EXERCISE REQUIREMENTS: Copy out the rows below verbatim, from the start of the rows through the line containing "contrast brightness saturation: brightness", with both ends included.

[Stored dataset items]
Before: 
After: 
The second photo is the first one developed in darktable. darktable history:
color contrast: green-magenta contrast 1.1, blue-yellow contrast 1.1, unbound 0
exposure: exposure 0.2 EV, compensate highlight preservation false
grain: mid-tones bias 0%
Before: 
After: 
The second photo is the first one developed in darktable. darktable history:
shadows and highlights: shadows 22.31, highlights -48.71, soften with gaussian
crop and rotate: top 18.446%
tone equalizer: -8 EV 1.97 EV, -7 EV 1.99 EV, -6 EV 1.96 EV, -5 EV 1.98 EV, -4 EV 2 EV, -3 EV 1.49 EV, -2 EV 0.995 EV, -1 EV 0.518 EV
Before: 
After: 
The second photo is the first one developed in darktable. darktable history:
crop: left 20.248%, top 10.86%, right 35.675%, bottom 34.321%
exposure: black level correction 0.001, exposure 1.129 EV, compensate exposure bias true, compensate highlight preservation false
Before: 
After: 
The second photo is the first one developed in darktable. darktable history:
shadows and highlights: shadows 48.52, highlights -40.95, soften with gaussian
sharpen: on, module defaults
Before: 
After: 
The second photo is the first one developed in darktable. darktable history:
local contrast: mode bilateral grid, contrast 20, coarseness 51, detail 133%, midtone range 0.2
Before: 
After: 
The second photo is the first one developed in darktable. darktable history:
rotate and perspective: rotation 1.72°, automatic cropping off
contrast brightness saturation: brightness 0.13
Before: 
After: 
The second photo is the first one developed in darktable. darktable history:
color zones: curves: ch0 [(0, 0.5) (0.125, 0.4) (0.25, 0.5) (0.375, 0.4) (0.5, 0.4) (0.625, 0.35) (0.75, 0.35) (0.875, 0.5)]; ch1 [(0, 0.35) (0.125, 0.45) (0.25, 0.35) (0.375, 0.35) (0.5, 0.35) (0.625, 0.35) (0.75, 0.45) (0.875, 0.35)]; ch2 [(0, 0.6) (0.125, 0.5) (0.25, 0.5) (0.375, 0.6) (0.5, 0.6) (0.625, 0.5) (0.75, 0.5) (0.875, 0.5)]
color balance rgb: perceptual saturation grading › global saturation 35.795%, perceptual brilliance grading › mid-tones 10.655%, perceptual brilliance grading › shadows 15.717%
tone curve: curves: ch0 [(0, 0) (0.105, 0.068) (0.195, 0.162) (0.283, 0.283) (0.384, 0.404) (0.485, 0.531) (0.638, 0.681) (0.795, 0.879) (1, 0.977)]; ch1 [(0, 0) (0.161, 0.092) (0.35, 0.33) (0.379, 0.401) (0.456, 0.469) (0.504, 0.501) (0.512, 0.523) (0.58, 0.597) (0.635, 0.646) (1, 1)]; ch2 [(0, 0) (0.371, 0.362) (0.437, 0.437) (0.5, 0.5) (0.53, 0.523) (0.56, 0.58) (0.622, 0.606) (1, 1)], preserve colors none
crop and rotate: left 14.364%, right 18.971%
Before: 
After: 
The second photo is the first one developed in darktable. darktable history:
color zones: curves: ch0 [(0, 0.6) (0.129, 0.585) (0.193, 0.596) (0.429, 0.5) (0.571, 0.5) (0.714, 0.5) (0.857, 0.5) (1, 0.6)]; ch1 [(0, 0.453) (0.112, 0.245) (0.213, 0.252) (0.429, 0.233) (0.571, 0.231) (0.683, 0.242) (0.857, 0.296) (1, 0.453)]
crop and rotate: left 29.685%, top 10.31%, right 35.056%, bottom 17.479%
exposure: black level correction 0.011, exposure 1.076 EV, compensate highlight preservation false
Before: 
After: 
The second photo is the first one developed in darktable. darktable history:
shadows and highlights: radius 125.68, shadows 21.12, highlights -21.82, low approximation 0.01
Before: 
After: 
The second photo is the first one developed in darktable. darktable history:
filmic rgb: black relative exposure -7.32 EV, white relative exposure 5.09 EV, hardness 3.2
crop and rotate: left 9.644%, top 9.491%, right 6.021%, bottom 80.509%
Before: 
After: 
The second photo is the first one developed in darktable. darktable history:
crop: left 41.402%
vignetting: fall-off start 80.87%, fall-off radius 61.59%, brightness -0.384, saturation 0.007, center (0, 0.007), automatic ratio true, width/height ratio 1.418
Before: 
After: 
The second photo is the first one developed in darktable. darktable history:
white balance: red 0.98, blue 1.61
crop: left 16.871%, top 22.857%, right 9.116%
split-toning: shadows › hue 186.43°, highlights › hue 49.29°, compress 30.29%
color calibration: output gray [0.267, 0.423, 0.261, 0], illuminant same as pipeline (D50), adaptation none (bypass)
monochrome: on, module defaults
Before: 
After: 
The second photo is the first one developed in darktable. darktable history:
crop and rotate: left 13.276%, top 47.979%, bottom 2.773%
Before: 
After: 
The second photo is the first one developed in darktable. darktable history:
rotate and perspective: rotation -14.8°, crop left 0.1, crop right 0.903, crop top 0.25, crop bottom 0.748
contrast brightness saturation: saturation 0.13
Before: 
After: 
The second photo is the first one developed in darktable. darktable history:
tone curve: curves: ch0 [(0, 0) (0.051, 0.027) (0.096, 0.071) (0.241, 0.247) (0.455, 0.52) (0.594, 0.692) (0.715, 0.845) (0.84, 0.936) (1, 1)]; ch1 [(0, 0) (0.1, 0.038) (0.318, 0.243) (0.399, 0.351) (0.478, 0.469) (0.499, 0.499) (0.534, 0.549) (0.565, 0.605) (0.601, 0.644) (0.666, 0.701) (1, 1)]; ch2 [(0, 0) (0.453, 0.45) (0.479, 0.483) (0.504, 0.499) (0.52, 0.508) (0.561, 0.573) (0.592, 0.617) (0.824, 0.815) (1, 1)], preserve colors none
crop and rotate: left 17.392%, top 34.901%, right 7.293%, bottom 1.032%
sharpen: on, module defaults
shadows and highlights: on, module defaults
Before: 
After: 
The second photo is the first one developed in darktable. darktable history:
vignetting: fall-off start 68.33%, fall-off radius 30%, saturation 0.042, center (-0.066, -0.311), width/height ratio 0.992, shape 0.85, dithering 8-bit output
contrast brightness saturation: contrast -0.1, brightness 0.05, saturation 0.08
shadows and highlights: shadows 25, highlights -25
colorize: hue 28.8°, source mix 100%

PROBLEM SOLUTION:
Before: 
After: 
The second photo is the first one developed in darktable. darktable history:
color contrast: green-magenta contrast 1.1, blue-yellow contrast 1.1, unbound 0
exposure: exposure 0.2 EV, compensate highlight preservation false
grain: mid-tones bias 0%
Before: 
After: 
The second photo is the first one developed in darktable. darktable history:
shadows and highlights: shadows 22.31, highlights -48.71, soften with gaussian
crop and rotate: top 18.446%
tone equalizer: -8 EV 1.97 EV, -7 EV 1.99 EV, -6 EV 1.96 EV, -5 EV 1.98 EV, -4 EV 2 EV, -3 EV 1.49 EV, -2 EV 0.995 EV, -1 EV 0.518 EV
Before: 
After: 
The second photo is the first one developed in darktable. darktable history:
crop: left 20.248%, top 10.86%, right 35.675%, bottom 34.321%
exposure: black level correction 0.001, exposure 1.129 EV, compensate exposure bias true, compensate highlight preservation false
Before: 
After: 
The second photo is the first one developed in darktable. darktable history:
shadows and highlights: shadows 48.52, highlights -40.95, soften with gaussian
sharpen: on, module defaults
Before: 
After: 
The second photo is the first one developed in darktable. darktable history:
local contrast: mode bilateral grid, contrast 20, coarseness 51, detail 133%, midtone range 0.2
Before: 
After: 
The second photo is the first one developed in darktable. darktable history:
rotate and perspective: rotation 1.72°, automatic cropping off
contrast brightness saturation: brightness 0.13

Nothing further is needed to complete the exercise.